For Mr. Obama, a tax that putatively falls on speculators, traders and bankers ticks a lot of short-term political boxes. It throws a bone to the Occupy Wall Street crowd by dinging the financiers. It brings in (on paper) a decent amount of money, thanks to the huge volumes traded in some markets. It would give the President another opportunity to claim that his opponents across the aisle were favoring Wall Street greed over Main Street need.
And by banding together with the Europeans, Mr. Obama would claim that this tax wouldn't merely drive jobs, businesses and tax revenues from Chicago, Boston and New York to London.

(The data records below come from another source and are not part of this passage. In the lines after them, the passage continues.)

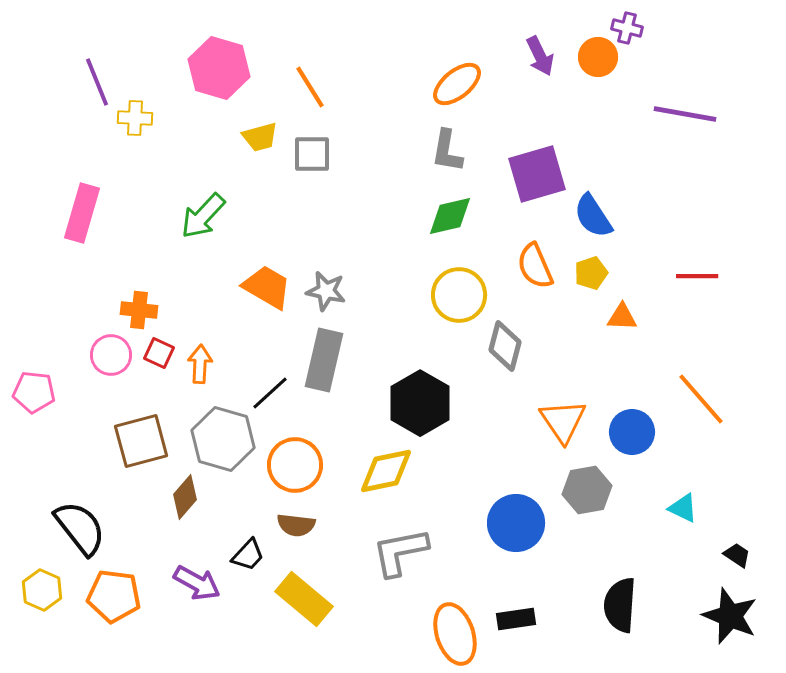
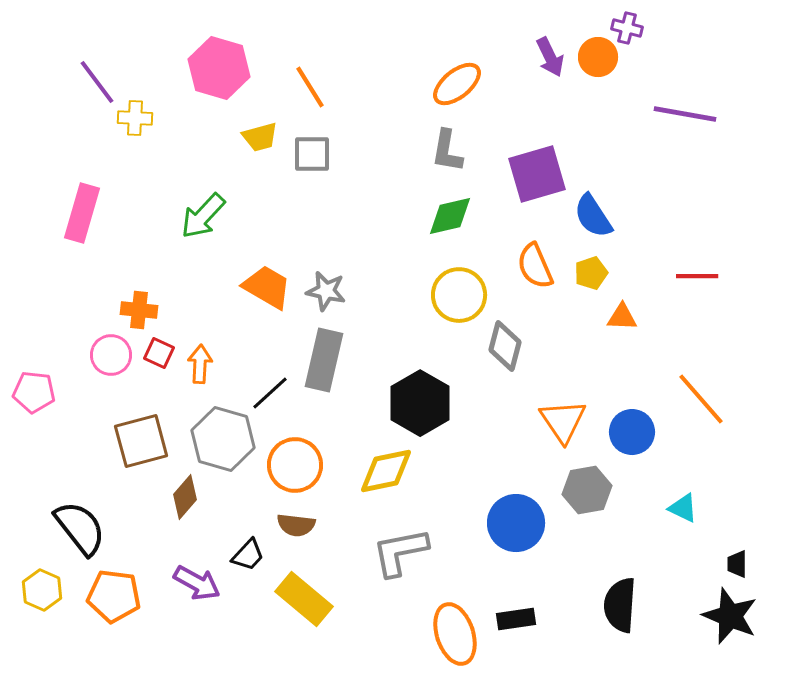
purple arrow at (540, 56): moved 10 px right, 1 px down
purple line at (97, 82): rotated 15 degrees counterclockwise
black trapezoid at (737, 555): moved 9 px down; rotated 124 degrees counterclockwise
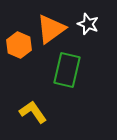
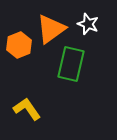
orange hexagon: rotated 15 degrees clockwise
green rectangle: moved 4 px right, 6 px up
yellow L-shape: moved 6 px left, 3 px up
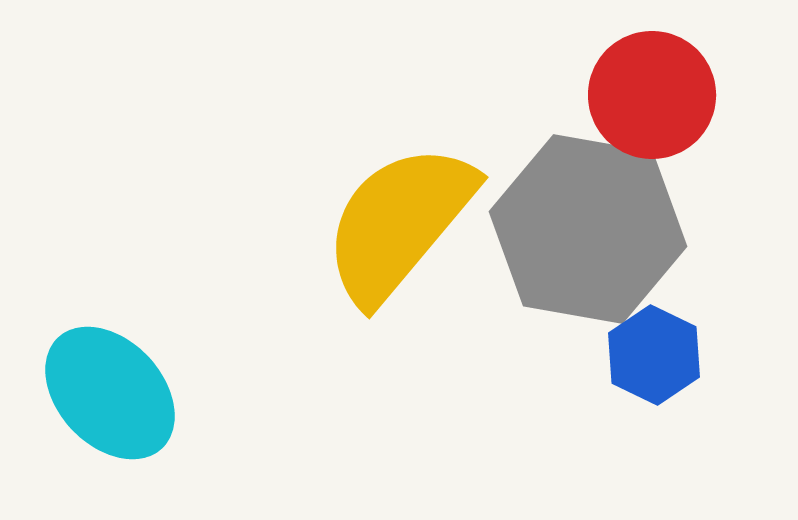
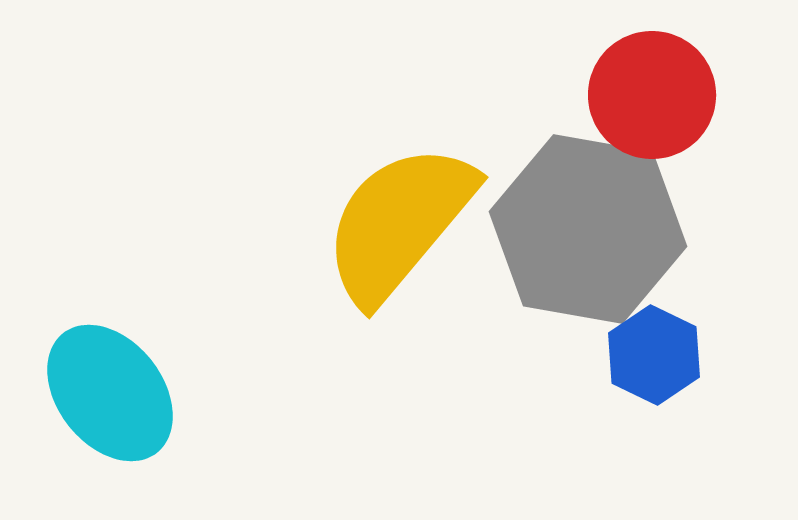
cyan ellipse: rotated 5 degrees clockwise
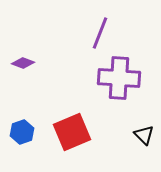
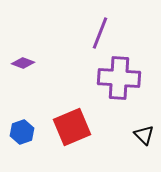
red square: moved 5 px up
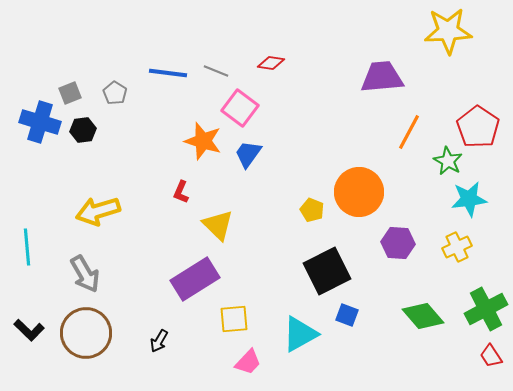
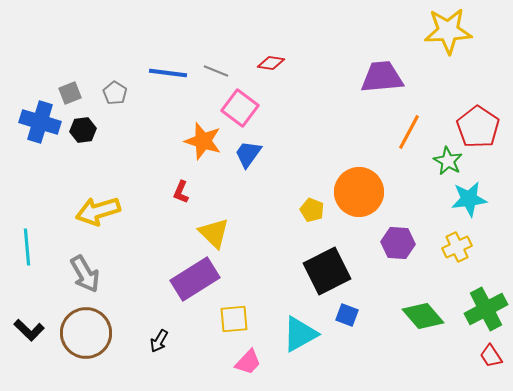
yellow triangle: moved 4 px left, 8 px down
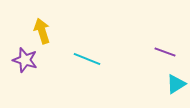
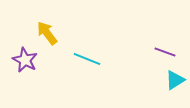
yellow arrow: moved 5 px right, 2 px down; rotated 20 degrees counterclockwise
purple star: rotated 10 degrees clockwise
cyan triangle: moved 1 px left, 4 px up
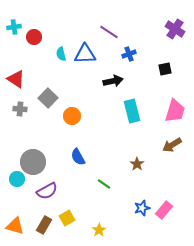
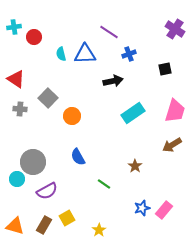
cyan rectangle: moved 1 px right, 2 px down; rotated 70 degrees clockwise
brown star: moved 2 px left, 2 px down
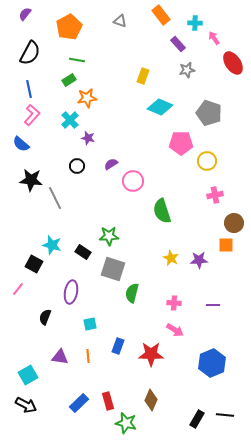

The trouble is, they would still probably pack up and go—perhaps to Switzerland, or Hong Kong, or any other enterprising state that wanted to attract talent and capital. As for those fabled revenues, if governments shut down 90% of derivatives trading in London or New York, they would soon run out of transactions to tax. The appeal of a Tobin tax rests on the myth that there is some vast pool of financial transactions that are sufficiently price-insensitive that you can skim a few dollars off each and no one will notice or care, creating a money-machine for the state. Memo to Cannes: These finance guys make the kind of money they do because they notice where the pennies add up.
Two years ago at the G-20 summit in Scotland, Tim Geithner played the grown-up by shutting down speculation that the world was ripe for a global financial transaction tax. For all we know, the U.S. Treasury Secretary is still of that view. It's also America's good fortune that only Congress could enact the tax, which isn't likely to happen.
Then again, as the history of the Tobin tax shows, bad ideas never die, and sometimes they even survive to become law. If the President wants to do the global economy a favor and assert America's economic leadership, he could put politics aside for an afternoon and explain the real-world consequences of James Tobin's ruinous idea.